基于二酮吡咯啉的聚合物（DPPT-TT）具有优异的离态击穿性能，已被用于有机功率场效应晶体管。有机半导体层厚度对击穿性能的影响尚未得到探讨。在本研究中，我们通过制造具有不同 DPPT-TT 层厚度的有机场效应晶体管 (OFET)，研究了 DPPT-TT 层厚度对击穿电压 (BV) 的影响。我们的研究结果表明，器件的击穿电压是 DPPT-TT 层厚度的强函数，将 DPPT-TT 层厚度从 68 纳米减至 15 纳米会导致击穿电压从 291 V 降至 86 V，这归因于二维（2D）电场拥挤效应。利用二维泊松方程建立的分析模型揭示了 DPPT-TT 层表面的电场。
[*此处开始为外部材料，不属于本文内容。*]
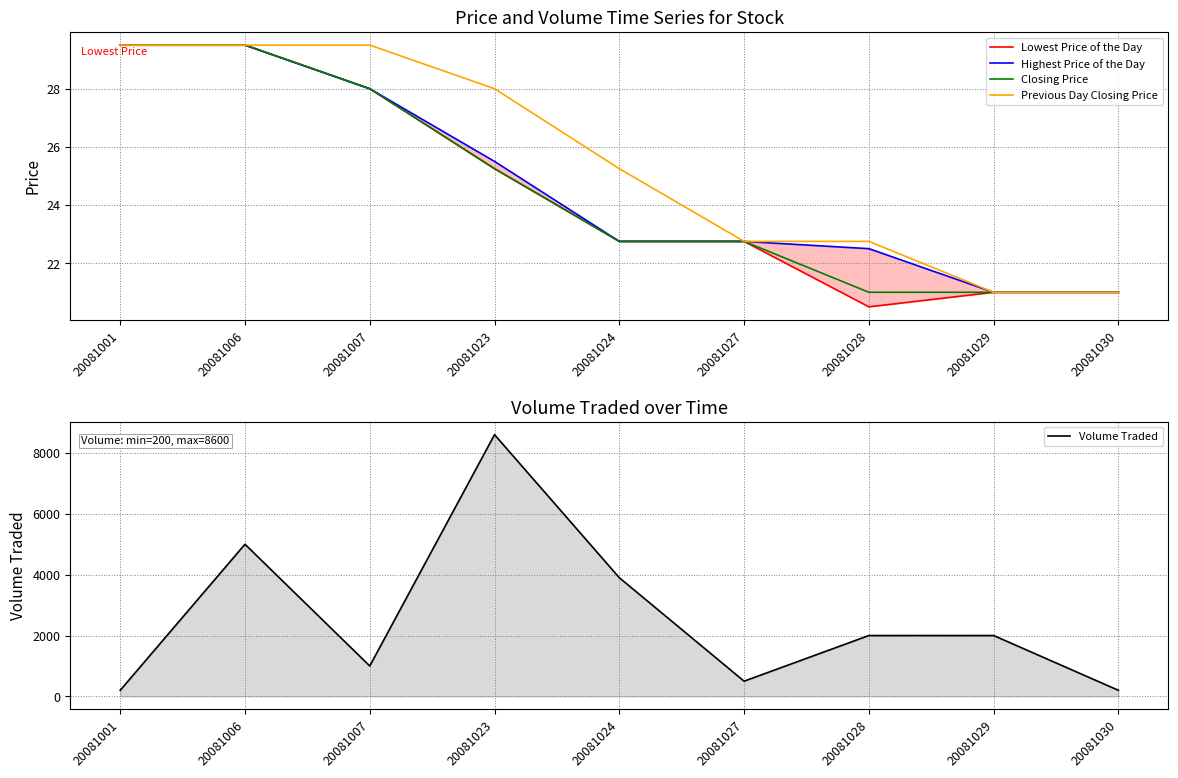

At which category is the sum across all series the highest?

20081023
较薄的 DPPT-TT 层显示出较大的电场峰值，导致漏极附近过早击穿。通过将实验数据与模型拟合，建立了击穿电场与 DPPT-TT 层厚度之间的关系，发现平均 BV 误差仅为 8.8%。通过基于 DPPT-TT 和 P3HT 的器件，验证了这种现象在聚合物基 OFET 中普遍存在。根据所提出的模型，可以通过调整介电层厚度（tD）和/或介电材料来减轻这种二维电场拥挤效应。

本文章由计算机程序翻译，如有差异，请以英文原文为准。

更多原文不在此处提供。